PRO-V-R1: Reasoning Enhanced Programming Agent for RTL Verification
Yujie Zhao, Zhijing Wu, Boqin Yuan, Zhongming Yu, Hejia Zhang, Wentao Ni, Chia-Tung Ho, Haoxing Ren, Jishen Zhao
TL;DR
This paper introduces PRO-V-R1, the first trainable open-source agentic framework for autonomous RTL verification. It combines LLM-based reasoning with programmatic tools, a data-construction pipeline for expert trajectories, and reinforcement learning with verification-focused rewards to optimize end-to-end verification workflows. Empirical results show substantial gains in functional correctness and robust fault detection compared to both baselines and proprietary models, along with an 8.8x speedup per task, demonstrating practical viability and reproducibility for open RTL verification agents.

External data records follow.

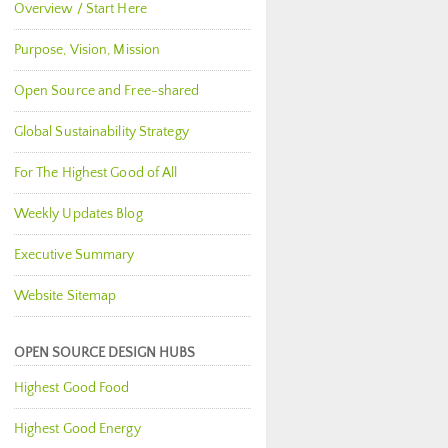
Overview / Start Here
Purpose, Vision, Mission
Open Source and Free-shared
Global Sustainability Strategy
For The Highest Good of All
Weekly Updates Blog
Executive Summary
Website Sitemap
OPEN SOURCE DESIGN HUBS
Highest Good Food
Highest Good Energy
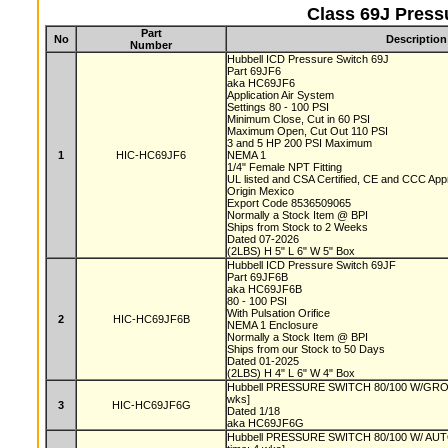
Class 69J Press
Part
No
Description
Number
Hubbell ICD Pressure Switch 69J
Part 69JF6
aka HC69JF6
Application Air System
Settings 80 - 100 PSI
Minimum Close, Cut in 60 PSI
Maximum Open, Cut Out 110 PSI
3 and 5 HP 200 PSI Maximum
1
HIC-HC69JF6
NEMA 1
1/4" Female NPT Fitting
UL listed and CSA Certified, CE and CCC Ap
Origin Mexico
Export Code 8536509065
Normally a Stock Item @ BPI
Ships from Stock to 2 Weeks
Dated 07-2026
(2LBS) H 5" L 6" W 5" Box
Hubbell ICD Pressure Switch 69JF
Part 69JF6B
aka HC69JF6B
80 - 100 PSI
With Pulsation Orifice
2
HIC-HC69JF6B
NEMA 1 Enclosure
Normally a Stock Item @ BPI
Ships from our Stock to 50 Days
Dated 01-2025
(2LBS) H 4" L 6" W 4" Box
Hubbell PRESSURE SWITCH 80/100 W/GROM
wks]
3
HIC-HC69JF6G
Dated 1/18
aka HC69JF6G
Hubbell PRESSURE SWITCH 80/100 W/ AU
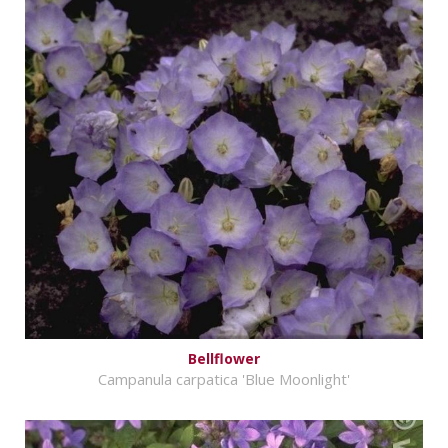
Bellflower
Campanula carpatica 'Blue Moonlight'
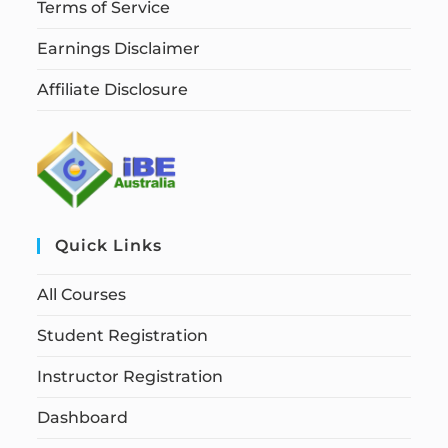
Terms of Service
Earnings Disclaimer
Affiliate Disclosure
Quick Links
All Courses
Student Registration
Instructor Registration
Dashboard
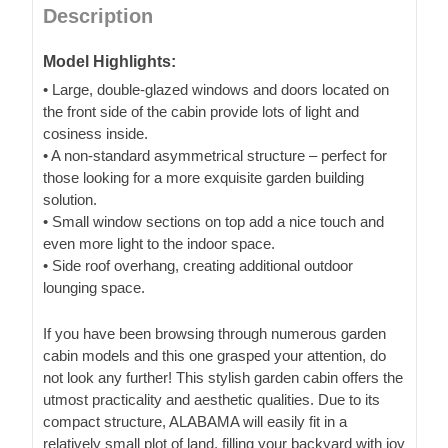
Description
Model Highlights:
• Large, double-glazed windows and doors located on
the front side of the cabin provide lots of light and
cosiness inside.
• A non-standard asymmetrical structure – perfect for
those looking for a more exquisite garden building
solution.
• Small window sections on top add a nice touch and
even more light to the indoor space.
• Side roof overhang, creating additional outdoor
lounging space.
If you have been browsing through numerous garden
cabin models and this one grasped your attention, do
not look any further! This stylish garden cabin offers the
utmost practicality and aesthetic qualities. Due to its
compact structure, ALABAMA will easily fit in a
relatively small plot of land, filling your backyard with joy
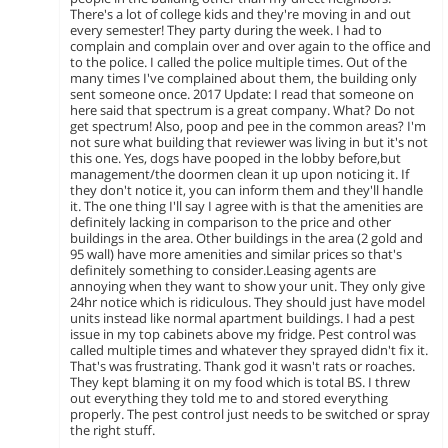
There's a lot of college kids and they're moving in and out
every semester! They party during the week. I had to
complain and complain over and over again to the office and
to the police. I called the police multiple times. Out of the
many times I've complained about them, the building only
sent someone once. 2017 Update: I read that someone on
here said that spectrum is a great company. What? Do not
get spectrum! Also, poop and pee in the common areas? I'm
not sure what building that reviewer was living in but it's not
this one. Yes, dogs have pooped in the lobby before,but
management/the doormen clean it up upon noticing it. If
they don't notice it, you can inform them and they'll handle
it. The one thing I'll say I agree with is that the amenities are
definitely lacking in comparison to the price and other
buildings in the area. Other buildings in the area (2 gold and
95 wall) have more amenities and similar prices so that's
definitely something to consider.Leasing agents are
annoying when they want to show your unit. They only give
24hr notice which is ridiculous. They should just have model
units instead like normal apartment buildings. I had a pest
issue in my top cabinets above my fridge. Pest control was
called multiple times and whatever they sprayed didn't fix it.
That's was frustrating. Thank god it wasn't rats or roaches.
They kept blaming it on my food which is total BS. I threw
out everything they told me to and stored everything
properly. The pest control just needs to be switched or spray
the right stuff.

The work provides a concrete blueprint for building domain-specific, open-source verification agents that reduce cost and privacy risks while improving verification quality.
Abstract
Register-Transfer Level (RTL) verification is a primary bottleneck, consuming 60-70% of development time. While Large Language Models (LLMs) show promise for RTL automation, their performance and research focus have overwhelmingly centered on RTL generation rather than verification. Current methods for RTL verification rely on large scale proprietary models (e.g., GPT-4o) to generate Python-based functional references, incurring a high cost and raising data-privacy risks. To date, an end-to-end open-source solution for autonomous verification remains absent. We introduce PRO-V-R1, the first trainable open-source agentic framework for autonomous RTL verification. Our contributions are threefold: (1) we design PRO-V sys, a modular agentic system that couples LLM-based reasoning with programmatic tool use for RTL verification; (2) we establish a data construction pipeline that leverages existing RTL datasets to build simulation-validated, expert-level trajectories tailored for supervised fine-tuning (SFT) RTL verification agents; and (3) we implement an efficient reinforcement learning (RL) algorithm that uses verification-specific rewards derived from program-tool feedback to optimize the end-to-end verification workflow. Our empirical evaluation demonstrates PRO-V-R1 achieves a 57.7% functional correctness rate and 34.0% in robust fault detection, significantly outperforming the base model's 25.7% and 21.8% (respectively) from the state-of-the-art (SOTA) automatic verification system. This configuration also outperforms large-scale proprietary LLMs in functional correctness and shows comparable robustness for fault detection.